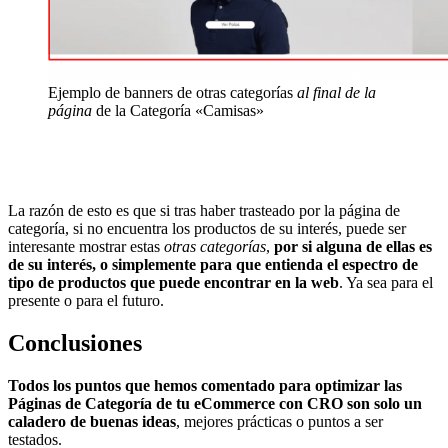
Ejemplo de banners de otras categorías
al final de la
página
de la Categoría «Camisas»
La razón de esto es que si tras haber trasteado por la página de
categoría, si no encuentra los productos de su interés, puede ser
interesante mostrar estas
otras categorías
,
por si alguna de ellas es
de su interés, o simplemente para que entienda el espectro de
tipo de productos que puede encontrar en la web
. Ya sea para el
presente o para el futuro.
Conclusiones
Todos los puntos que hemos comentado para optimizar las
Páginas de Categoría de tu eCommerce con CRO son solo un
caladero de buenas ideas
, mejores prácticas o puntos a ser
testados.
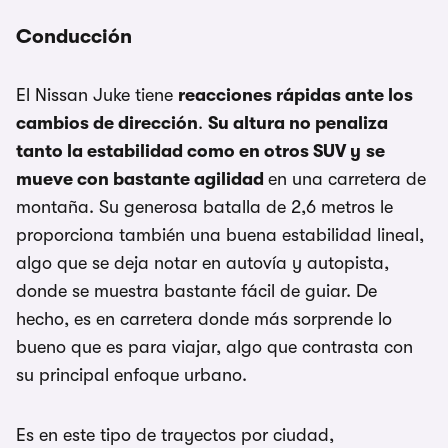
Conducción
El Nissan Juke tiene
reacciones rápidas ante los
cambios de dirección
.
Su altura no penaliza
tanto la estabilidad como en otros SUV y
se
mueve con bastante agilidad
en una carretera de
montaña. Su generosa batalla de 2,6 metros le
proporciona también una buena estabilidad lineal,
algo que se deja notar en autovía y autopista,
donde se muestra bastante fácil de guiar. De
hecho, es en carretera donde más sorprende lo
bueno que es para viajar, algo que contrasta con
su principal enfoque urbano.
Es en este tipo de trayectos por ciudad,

◆ ◆ ◆ ◆

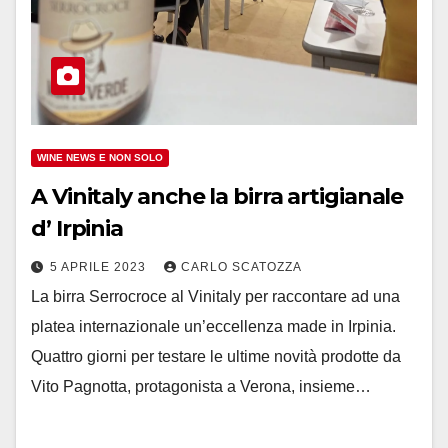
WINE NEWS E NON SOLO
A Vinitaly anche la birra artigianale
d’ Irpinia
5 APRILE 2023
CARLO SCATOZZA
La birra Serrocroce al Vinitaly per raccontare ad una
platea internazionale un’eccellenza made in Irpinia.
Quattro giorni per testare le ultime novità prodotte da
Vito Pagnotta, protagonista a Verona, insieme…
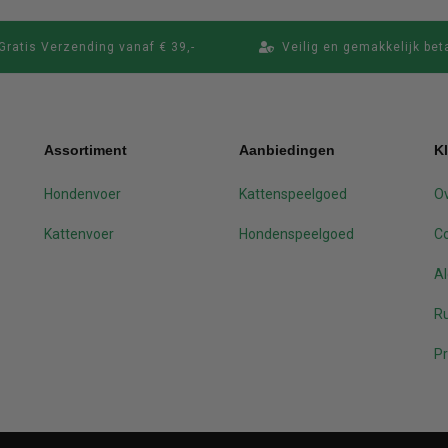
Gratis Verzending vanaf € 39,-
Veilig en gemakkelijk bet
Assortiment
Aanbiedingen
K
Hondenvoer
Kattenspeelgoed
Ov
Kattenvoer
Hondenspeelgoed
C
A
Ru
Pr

◆ ◆ ◆ ◆

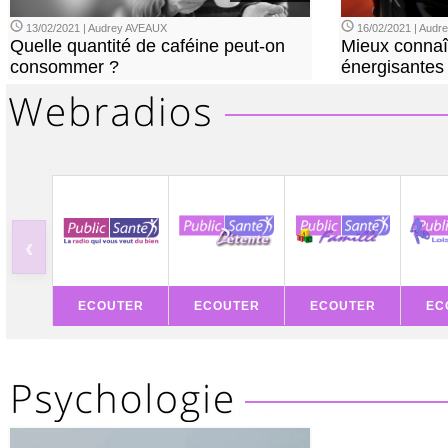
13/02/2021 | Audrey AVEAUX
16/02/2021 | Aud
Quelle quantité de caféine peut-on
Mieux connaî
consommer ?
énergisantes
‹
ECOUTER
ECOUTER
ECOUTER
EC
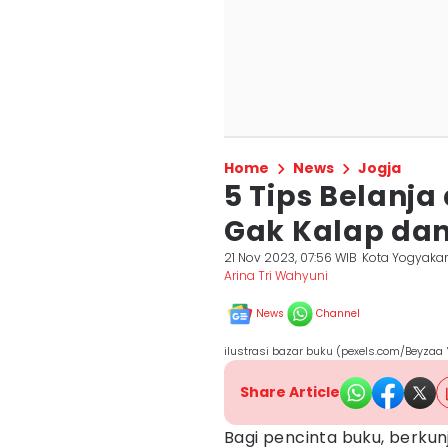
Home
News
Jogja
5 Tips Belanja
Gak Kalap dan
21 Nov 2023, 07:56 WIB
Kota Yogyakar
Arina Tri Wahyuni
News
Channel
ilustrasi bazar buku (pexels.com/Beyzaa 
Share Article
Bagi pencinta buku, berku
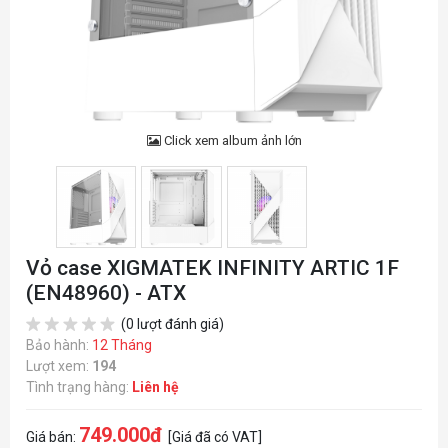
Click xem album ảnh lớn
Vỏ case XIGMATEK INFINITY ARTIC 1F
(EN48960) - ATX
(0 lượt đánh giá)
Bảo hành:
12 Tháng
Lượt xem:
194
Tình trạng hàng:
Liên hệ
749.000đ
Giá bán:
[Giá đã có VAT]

◆ ◆ ◆ ◆

> **Exercise description**
I need each line from the listing where the word "Vinitaly" occurs.

> **Solved exercise**
A Vinitaly anche la birra artigianale
La birra Serrocroce al Vinitaly per raccontare ad una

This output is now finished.